Everybody got along fine after that. In fact, Weems and Gussow got along so fine they became lovers and passed by the Sunday afternoon sessions with the Chinese officers for the first couple of weeks. Nobody else passed the officers by. Whin had been scragging a little Japanese girl at Camp Tempura a little bit but when they got the news about the Sundays she switched back.
A Major Cal Wong was the greatest among a stand-out team of all-time greats, every girl agreed. He belonged to some far-out Taoist sect which was so keen on sex that it had, since the second century, accumulated a six-foot shelf of sex manuals such as: The Manual of Lady Mystery, The Secret Codes of the Jade Room, The Art of the Bedchamber and Important Guidelines of the Jade Room, and Major Wong had memorized them all. Wong was a practical poet of sex. He showed them all of the dozens of variations from “The Dragon Turns,” which was the old-fashioned missionary position with which several of the American girls were familiar; “The White Tiger Leaps,” which was the woman taken from behind, which Weems worked on with her traveling dildo, making Gussow gasp and whinny with pleasure; “The Fish Interlock Their Scales,” the woman on top, which was how Winn thought everybody did it; “Approaching the Fragrant Bamboo,” both standing; “The Jade Girl Plays the Flute,” in which Wong was able to instruct them with incredible variations and which made Enid so homesick for Bart; “The Butterflies Somersault,” “The Seagull Hovers,” “The Rabbit Nibbles the Hair” and other popular favorites. Each girl took a turn rotating with Major Wong at the two screwing sessions set aside each week. “That Wong,” Winn said. “Like he’s gone turn me off little chicks forever. He gone make me hate to leave this camp.” Oddly not one of them got jealous or possessive.

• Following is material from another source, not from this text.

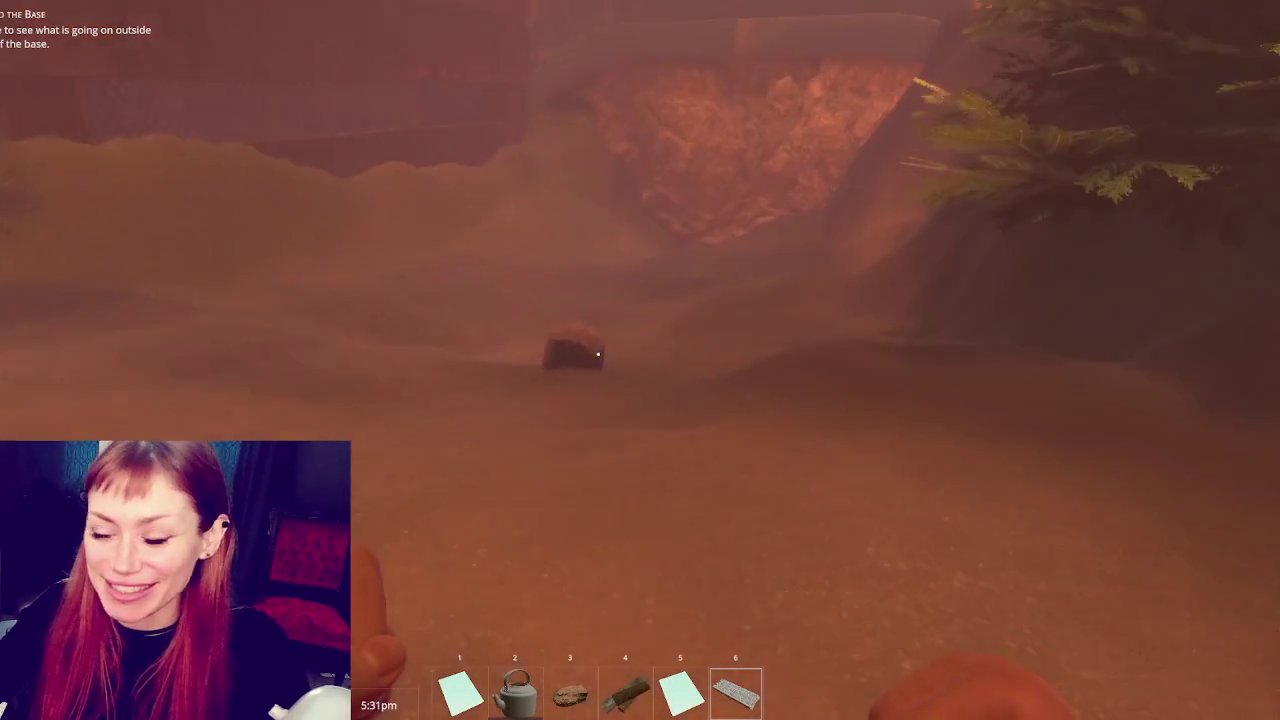
{"action": "key", "text": "w"}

The food was just as good as the sex, Chelito said. It was a long way from Mandarin cooking; as indigenous as the western Chinese dialect. Most of the food, the mess sergeant said, came up from the moist and mild Chengtu plain where everybody eats hot, red peppers to keep out the damp. Fish were scarce, but everything else was in long supply. The hot pepper stimulated the palate and the digestive juices, opening a spectrum of flavors. After the hot taste passed, in came the mellowness of the many-tastes: all flavors at once: sweet, salty, sour, bitter, fragrant and hot; each one tasted separately yet all of them tasted at once. Though basically army food, it was largely made with seasonings and relishes: hot, cold, and piquant sauces, prepared so artfully that the food was delivered into the mouth as a single, manifold flavor. It was dry, chewy food. Even the flavors had to be chewed. The Peking food, which Enid remembered, was soft and gliding. Their food, because it was now definitely their food and would stay with them for the rest of their lives, was food for the strong; food for chewers.
28
May 1971–November 1972
Bart haunted the Far East for twenty-five days before he could understand that he wasn’t going to find Enid. General Heller had worked like a demon for him, living on the telephone, commandeering planes, lending weapons, and disclosing a network of his intimate connections with the underworlds from Hong Kong and Vientiane to Jakarta. He had Bart taken to meet the co-leaders of the Five Passport organization, who permitted him to cross-examine them. These men put out a dragnet in the eight most active crime cities in the Far East to shake out the kidnappers. Bart flew to Vientiane, the capital of Laos, which was called the heroin capital of Asia and, through his own connections from the old days, talked desperately to Corsican, French, American and Thai criminals. The MACV checked the CIA who checked the British Constabulary who checked every exit from the colony, by air, by sea, and across the Lo Wu bridge connecting Hong Kong with mainland China. They were looking for one woman among 4,200,000 people on 398 square miles. General Heller even got Bart an appointment with a Mr. T’ai-shan, a Chinese banker of influence who amiably agreed to notify all authorities concerned with such matters in the People’s Republic, although he took pains to explain to Bart that the concealment of a Caucasian woman inside China would be impossible.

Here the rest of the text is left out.